I've spent a few hours with Splunk and have a few different inputs being piped into Splunk. Unfortunately, I cannot for the life of me, figure out how to get it to process information into a meaningful way that can then be statistically represented. I've tried reading the getting started stuff that Splunk has published but I feel like a lot of assumptions have been made about the user's knowledge level that are beyond me.
Basically, what I would like to do is take a tab delimited log file and pull information out of it. For example, I am using DansGuardian as a content filter who's log format looks like this:
TimeStamp - Source IP - Attempted Site Visit - Result - Stuff
(Tab is used in log to separate fields, not spaces)
I'd like to be able to pull that information out and statistically analyze it and present it in those pretty charts and graphs that Splunk teases me with.
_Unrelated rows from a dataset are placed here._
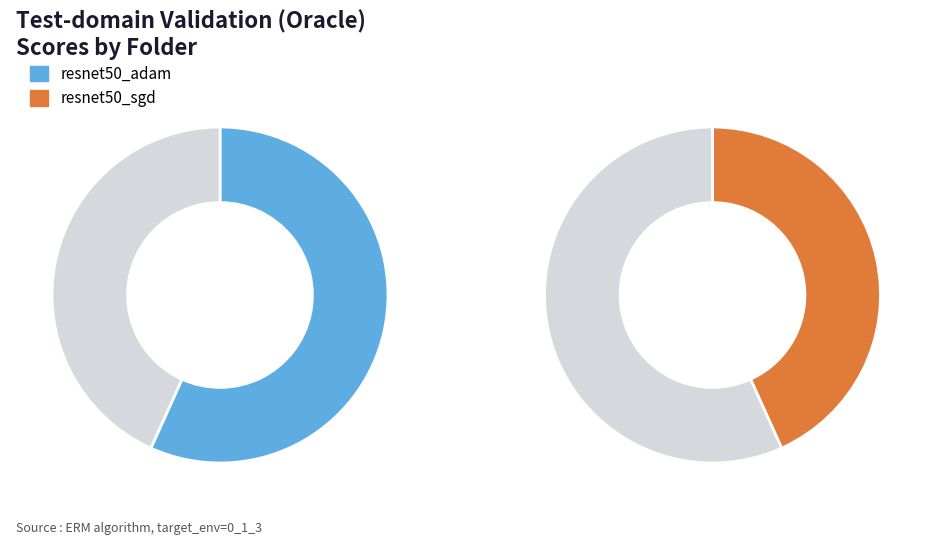

What percentage is the 250125_20-35-54_resnet50_sgd slice, to the nearest percent?

43%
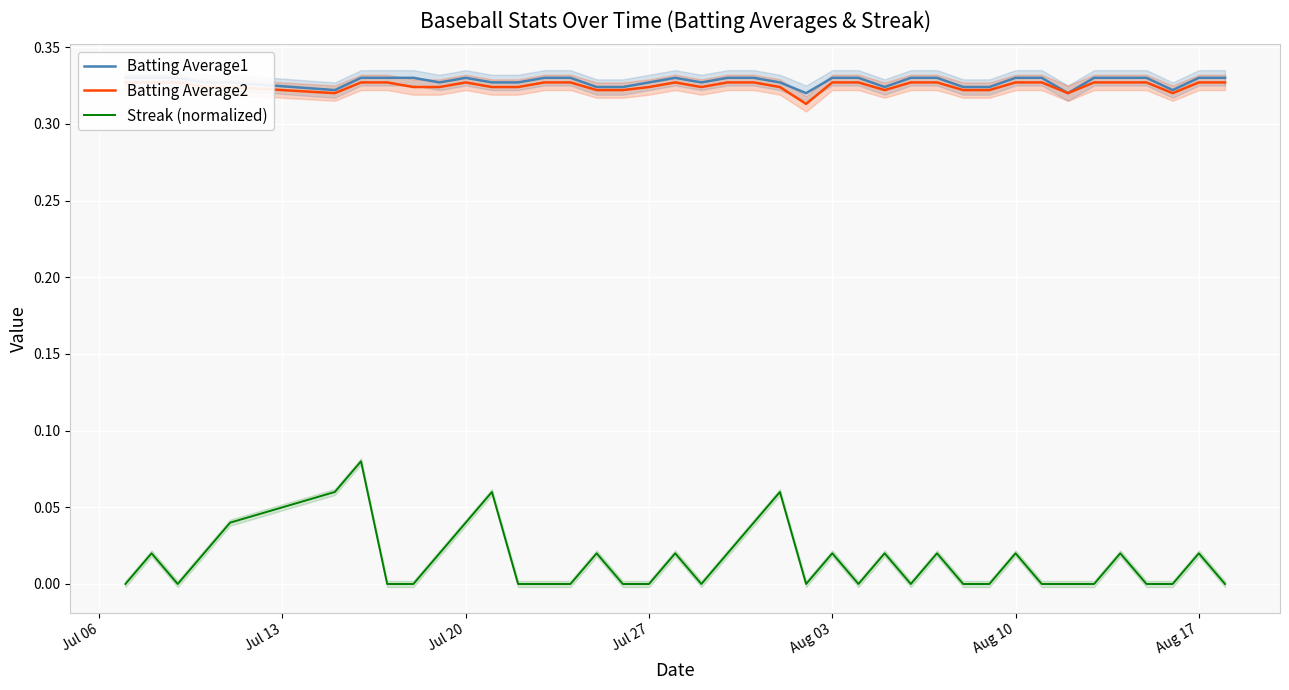

Reading left to right, transcribe all the data shown in this chart.

Batting Average1: 0.3	0.3	0.3	0.3	0.3	0.3	0.3	0.3	0.3	0.3	0.3	0.3	0.3	0.3	0.3	0.3	0.3	0.3	0.3	0.3	0.3	0.3	0.3	0.3	0.3	0.3	0.3	0.3	0.3	0.3	0.3	0.3	0.3	0.3	0.3	0.3	0.3	0.3	0.3	0.3
Batting Average2: 0.3	0.3	0.3	0.3	0.3	0.3	0.3	0.3	0.3	0.3	0.3	0.3	0.3	0.3	0.3	0.3	0.3	0.3	0.3	0.3	0.3	0.3	0.3	0.3	0.3	0.3	0.3	0.3	0.3	0.3	0.3	0.3	0.3	0.3	0.3	0.3	0.3	0.3	0.3	0.3
Streak (normalized): 0.0	0.0	0.0	0.0	0.0	0.1	0.1	0.0	0.0	0.0	0.0	0.1	0.0	0.0	0.0	0.0	0.0	0.0	0.0	0.0	0.0	0.0	0.1	0.0	0.0	0.0	0.0	0.0	0.0	0.0	0.0	0.0	0.0	0.0	0.0	0.0	0.0	0.0	0.0	0.0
Where can I go to get an understanding on this stuff or who is willing to provide me with the information?
index = main
or
index = main Source_IP = * | stats count by Source_IP
or
index = main Source_IP = * OR Attempted_Site_Visit = * | stats count by Source_IP Attempted_Site_Visit
or
index = main Source_IP = * | stats count by Source_IP Attempted_Site_Visit Result Stuff
or
index = main | stats count by Stuff
or
index = main | stats count by Attempted_Site Visit Source_IP
or
All of these things are called fields. If your logs are not extracted as fields automatically, then focus on that first. We can help with field extraction.
Great idea Iguinn.
Run a search that shows the router logs. If you don't know the source, then use this search:
index=main | dedup source| table source
This will show you all of the sources. Find the router source and then run this search:
index=main source=routersouce
This will give you the routersource data. From there you can use the Field Extractor.
use the Interactive Field Extractor!
http://www.splunk.com/view/SP-CAAADUY for a video... or just Google
Splunk Interactive Field Extractor
Well, I've got two routers reporting that have very different structures. I am interested in src, dst, port, protocol, drop or allow, and timestamp
Mar 11 22:44:56 10.50.25.1 Mar 11 21:44:56 rv180w KERNEL [Kernel] [638811.520000] LOG_PACKET[DROP]IN=eth1 OUT= DST MAC=78:da:6e:e6:3b:7d SRC MAC=78:cd:8e:4b:1f:a2 PAYLOAD TYPE=08:00 SRC=97.92.215.221 DST=24.182.130.162 LEN=40 TOS=0x00 PREC=0x00 TTL=118 ID=639 DF PROTO=TCP SPT=49489 DPT=8000 WINDOW=0 RES=0x00 ACK URGP=0
Mar 11 19:24:03 24.182.134.18 Mar 11 18:27:09 10.50.22.1 [Access Log ] Deny TCP Packet - 10.50.22.3:46440 --> 10.50.25.4:25
Yes, but it is often much better to configure Splunk to automatically extract them, so you just call the field names in the search.
Can you post some event data? That way we can give you specifics.
index=main |table _raw
Just a few events of the type that contain the data you want to analyze.
Awesome, yes my fields are way off or completely irrelevant. How can I modify/create my own fields, using Regex?
Have you gone through the Search Tutorial? It contains a sample data set that has some similarities to yours, and includes search and reporting examples. The Exploring Splunk book also contains numerous search recipes and examples.
I also recommend the Exploring Splunk book. It is free in several electronic formats, or you can pay money for a hard copy.
I HAVE gone through that but found it really difficult to follow any of what was being talked about...though it was also like 1-2am so there's a good chance I was suffering some learning impairment, lol. I will go back through it again to see if I can pick up what I am looking for.
From what I remember though, it makes the assumption that you know how to use wildcards and Boolean arguments which I have a very limited knowledge of let alone being able to combine multiple ones in a single search.